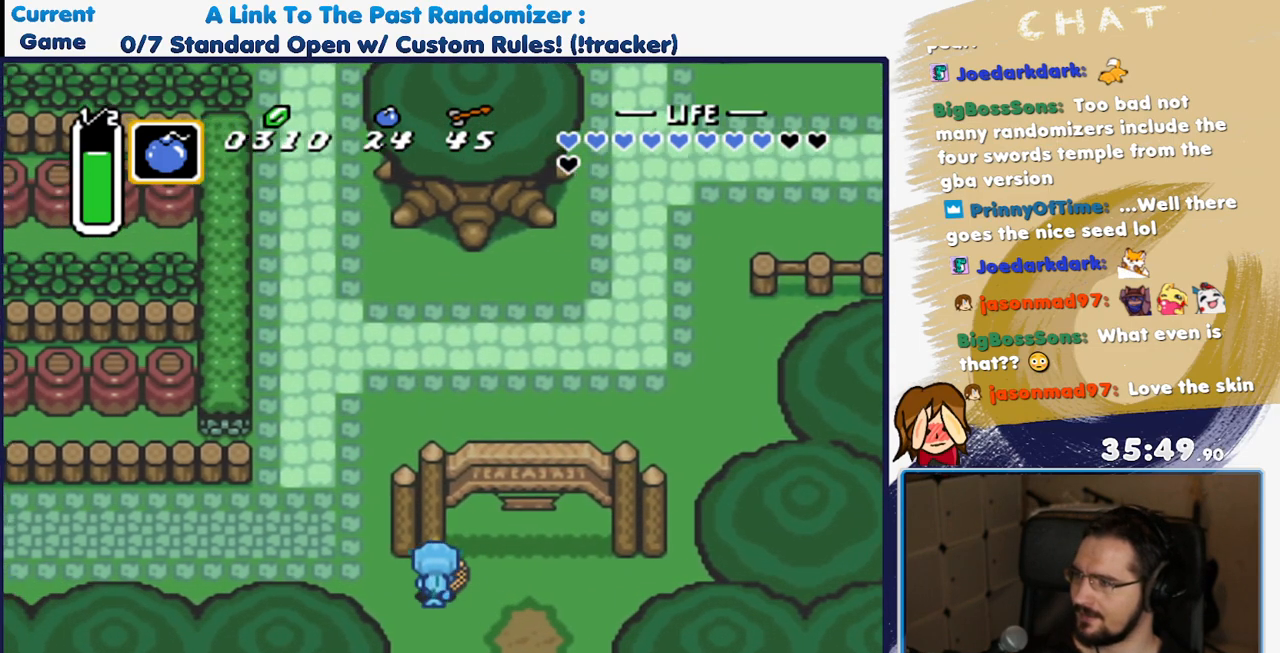
{"dt_ms": 500, "buttons": ["A", "DPAD_UP"], "events": [[100, "DPAD_UP", "up"], [417, "DPAD_LEFT", "up"], [417, "DPAD_UP", "down"], [450, "A", "down"]]}
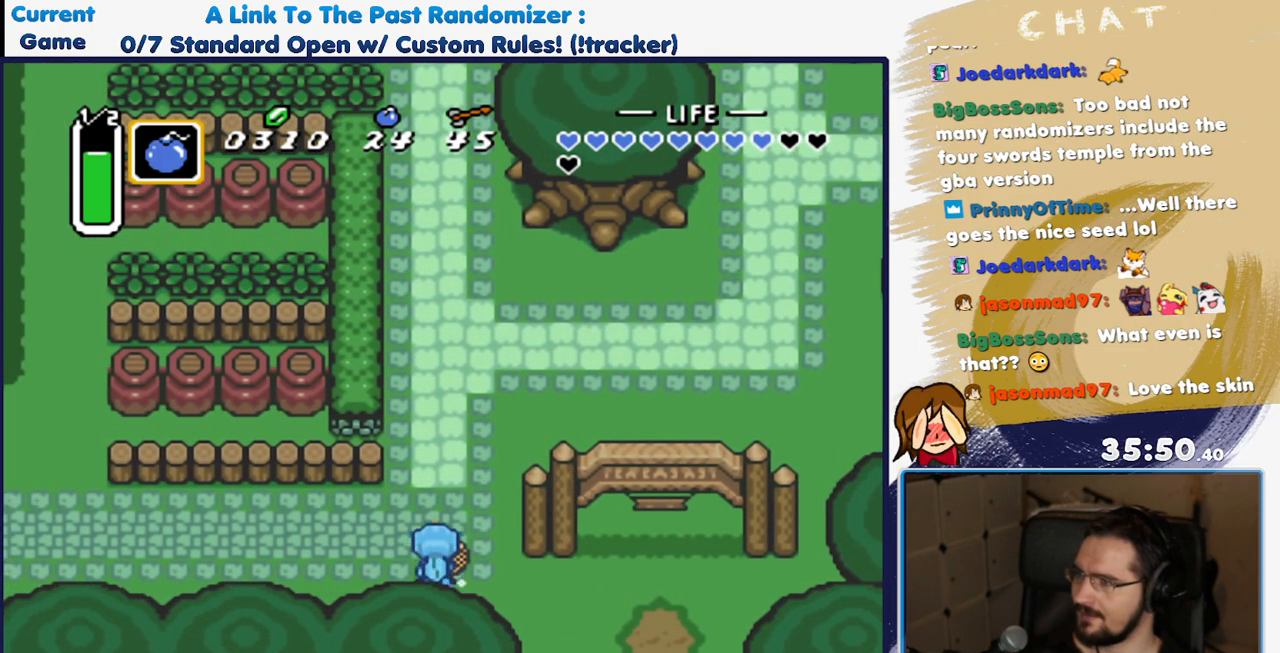
{"dt_ms": 500, "buttons": ["A"], "events": [[33, "DPAD_UP", "up"]]}
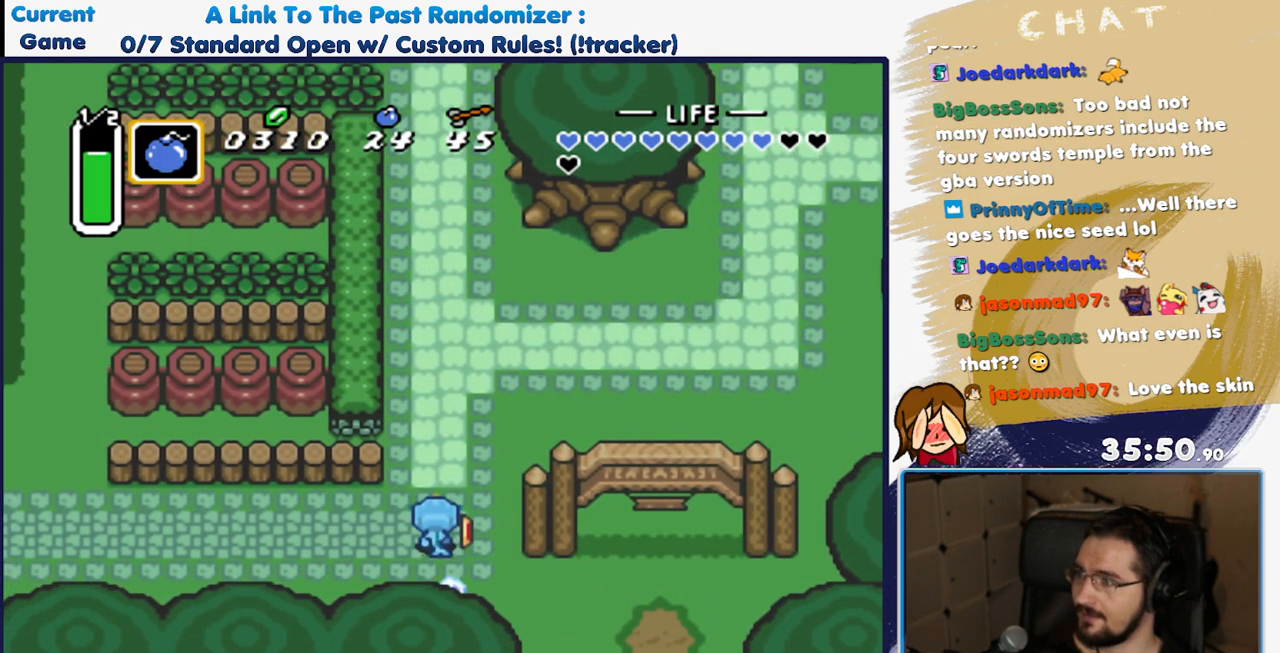
{"dt_ms": 500, "buttons": [], "events": [[200, "A", "up"]]}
+ + + + +
Activity: Reproduce the data above exactly, leaving out any picture in it.

Result below:
{"dt_ms": 500, "buttons": ["A", "DPAD_UP"], "events": [[100, "DPAD_UP", "up"], [417, "DPAD_LEFT", "up"], [417, "DPAD_UP", "down"], [450, "A", "down"]]}
{"dt_ms": 500, "buttons": ["A"], "events": [[33, "DPAD_UP", "up"]]}
{"dt_ms": 500, "buttons": [], "events": [[200, "A", "up"]]}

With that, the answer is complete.